Australia’s clean energy sector calls on government to remove energy market barriers

The Clean Energy Council (CEC), a body representing the renewables industry in Australia, has written to federal and state government ministers citing various barriers to the progress of clean energy in the country.

The letter said: “Not only has progress on energy market reform lagged behind the rapid advancement in new technologies, but some of the reforms that have been prioritised have been at odds with ensuring a level playing field within the energy market.”

CEC said the rapidly growing commercial solar PV sector and declining energy storage costs mean that government should focus on maximising the efficiency of renewable energy investments.

It recommended a range of actions to overcome institutional barriers and market distortions that are disproportionately benefitting incumbent technologies.

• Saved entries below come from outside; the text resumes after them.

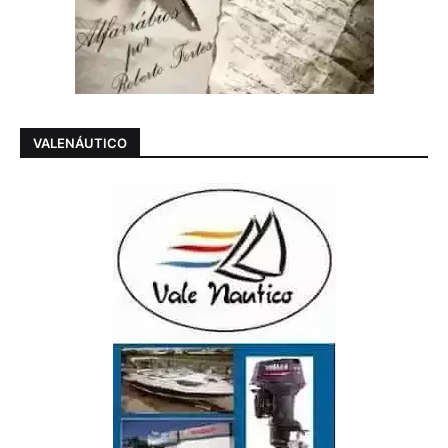
VALENÁUTICO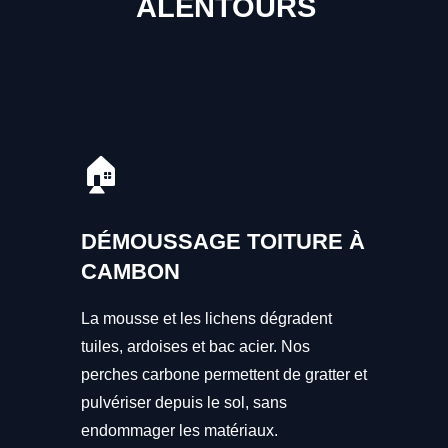
ALENTOURS
🏠
DÉMOUSSAGE TOITURE À
CAMBON
La mousse et les lichens dégradent
tuiles, ardoises et bac acier. Nos
perches carbone permettent de gratter et
pulvériser depuis le sol, sans
endommager les matériaux.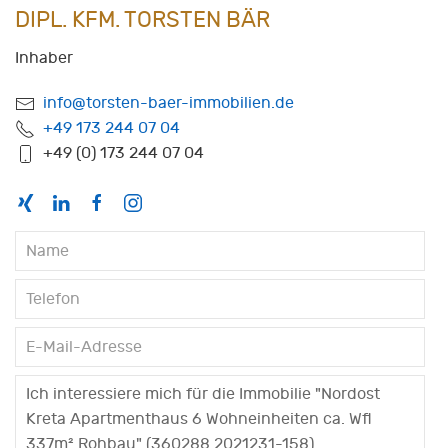
DIPL. KFM. TORSTEN BÄR
Inhaber
info@torsten-baer-immobilien.de
+49 173 244 07 04
+49 (0) 173 244 07 04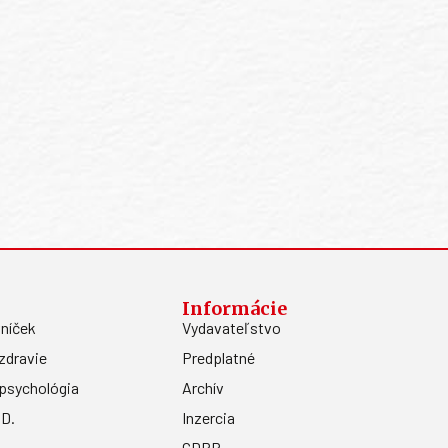
Informácie
níček
Vydavateľstvo
zdravie
Predplatné
psychológia
Archív
.D.
Inzercia
GDPR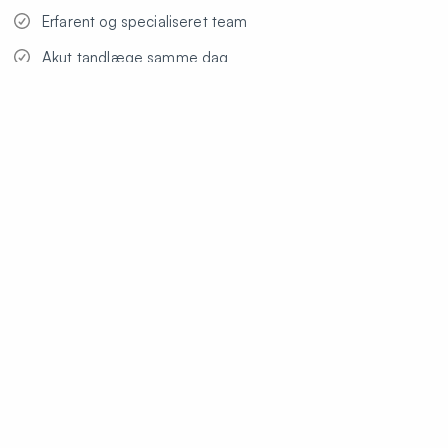
Erfarent og specialiseret team
Akut tandlæge samme dag
Online tidsbestilling 24/7
Sen åbningstid
Flersproget personale
Afbestillinger skal ske senest 24 timer før den bookede
aftale for at undgå at blive opkrævet betaling. Manglende
modtagelse af en SMS-besked er ikke en gyldig grund til
ikke at betale for et mistet besøg. Læs mere under
vores
priser
Hos Tandlæge Kronprinsessegade kan vi
hjælpe dig med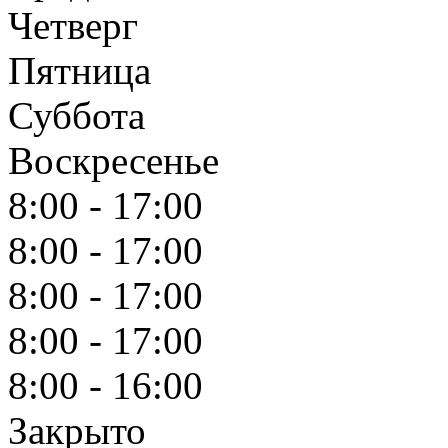
Четверг
Пятница
Суббота
Воскресенье
8:00 - 17:00
8:00 - 17:00
8:00 - 17:00
8:00 - 17:00
8:00 - 16:00
Закрыто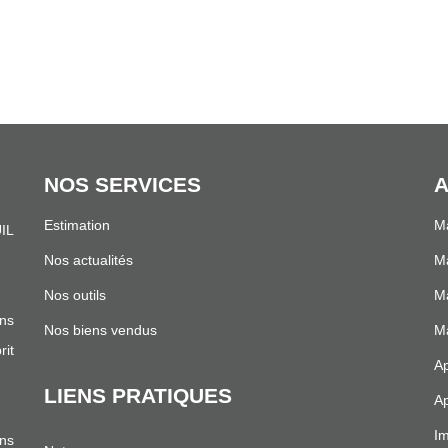
NOS SERVICES
A
Estimation
Ma
IL
.
Nos actualités
Ma
Nos outils
Ma
ns
Nos biens vendus
Ma
it
Ap
LIENS PRATIQUES
Ap
Im
ans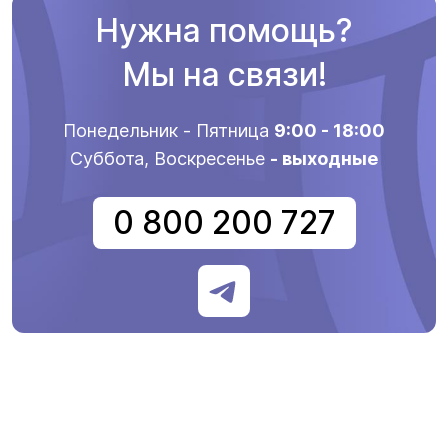
Нужна помощь?
Мы на связи!
Понедельник - Пятница
9:00 - 18:00
Суббота, Воскресенье
- выходные
0 800 200 727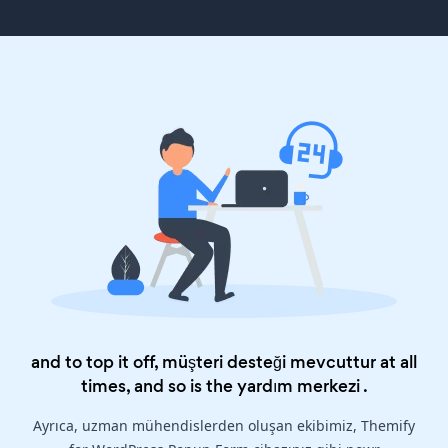
and to top it off, müşteri desteği mevcuttur at all
times, and so is the
yardım merkezi
.
Ayrıca, uzman mühendislerden oluşan ekibimiz, Themify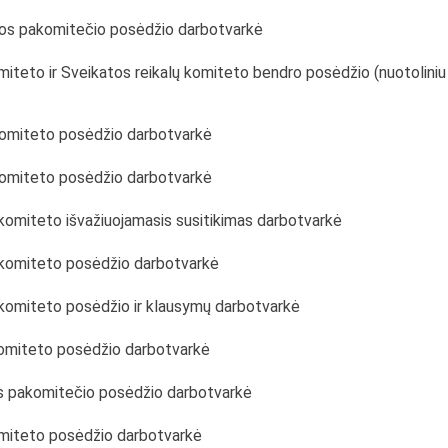
tos pakomitečio posėdžio darbotvarkė
miteto ir Sveikatos reikalų komiteto bendro posėdžio (nuotoliniu
 komiteto posėdžio darbotvarkė
 komiteto posėdžio darbotvarkė
ų komiteto išvažiuojamasis susitikimas darbotvarkė
ų komiteto posėdžio darbotvarkė
ų komiteto posėdžio ir klausymų darbotvarkė
 komiteto posėdžio darbotvarkė
tos pakomitečio posėdžio darbotvarkė
komiteto posėdžio darbotvarkė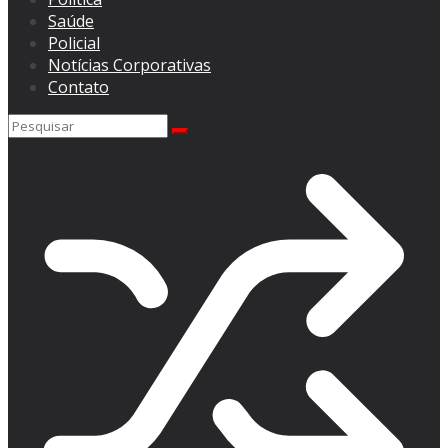
Saúde
Policial
Notícias Corporativas
Contato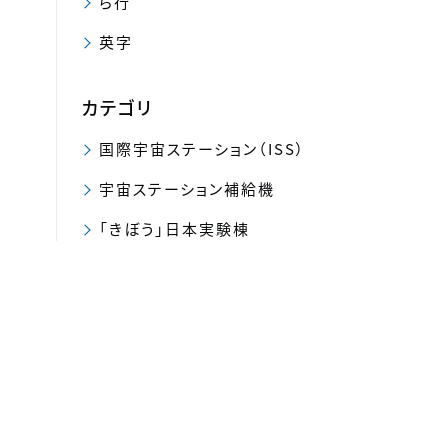
ら行
英字
カテゴリ
国際宇宙ステーション（ISS）
宇宙ステーション補給機
「きぼう」日本実験棟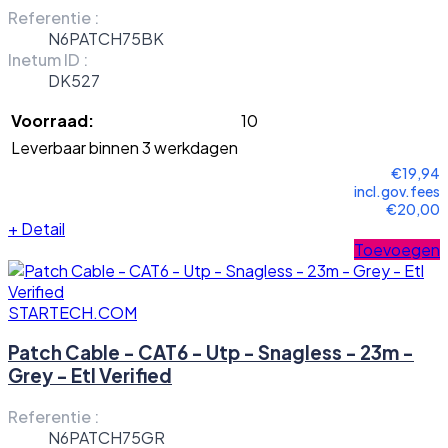
Referentie :
N6PATCH75BK
Inetum ID :
DK527
Voorraad:
10
Leverbaar binnen 3 werkdagen
€19,94
incl.gov.fees
€20,00
+
Detail
Toevoegen
STARTECH.COM
Patch Cable - CAT6 - Utp - Snagless - 23m -
Grey - Etl Verified
Referentie :
N6PATCH75GR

This included establishing grid connection processes that embrace the technical capabilities of combining renewables and energy storage. Standards for this kind of grid connection must also be developed along with frequent reporting of the performance of these technologies.

It is also important to ensure that customers who install non-exporting renewable energy and energy storage systems are not treated any differently to other customers.

For example, Western Australia state utility Synergy recently proposed extra billing for the state’s 191,000 rooftop solar owners, claiming there is a flaw in the fixed charges element of electricity tariffs, which results in many standard electricity consumers paying far more for their power than they should be.

However, solar homeowners labelled the proposals as an unfair “sun tax”.

CEC also cited the proposed Optional Firm Access (OFA) reforms as a major barrier. OFA would change the way that electricity generators access the transmission grid and cause new large-scale generators to pay for a specified level of ‘firm access rights’. However, firm access rights would be largely grandfathered to existing generators, so the existing fossil fuel fleet would receive a sanctioned competitive advantage when compared with new renewables, which would face increased costs and risks.

CEC said: “If implemented, OFA would unfairly discriminate against large-scale renewable energy generators at a time when barriers to the market’s transition to cleaner energy sources need to be removed, not created.”

Ultimately, among a range of recommendations, CEC said that Australia needs to reprioritise energy market reform to address the host of barriers to clean energy as soon as possible.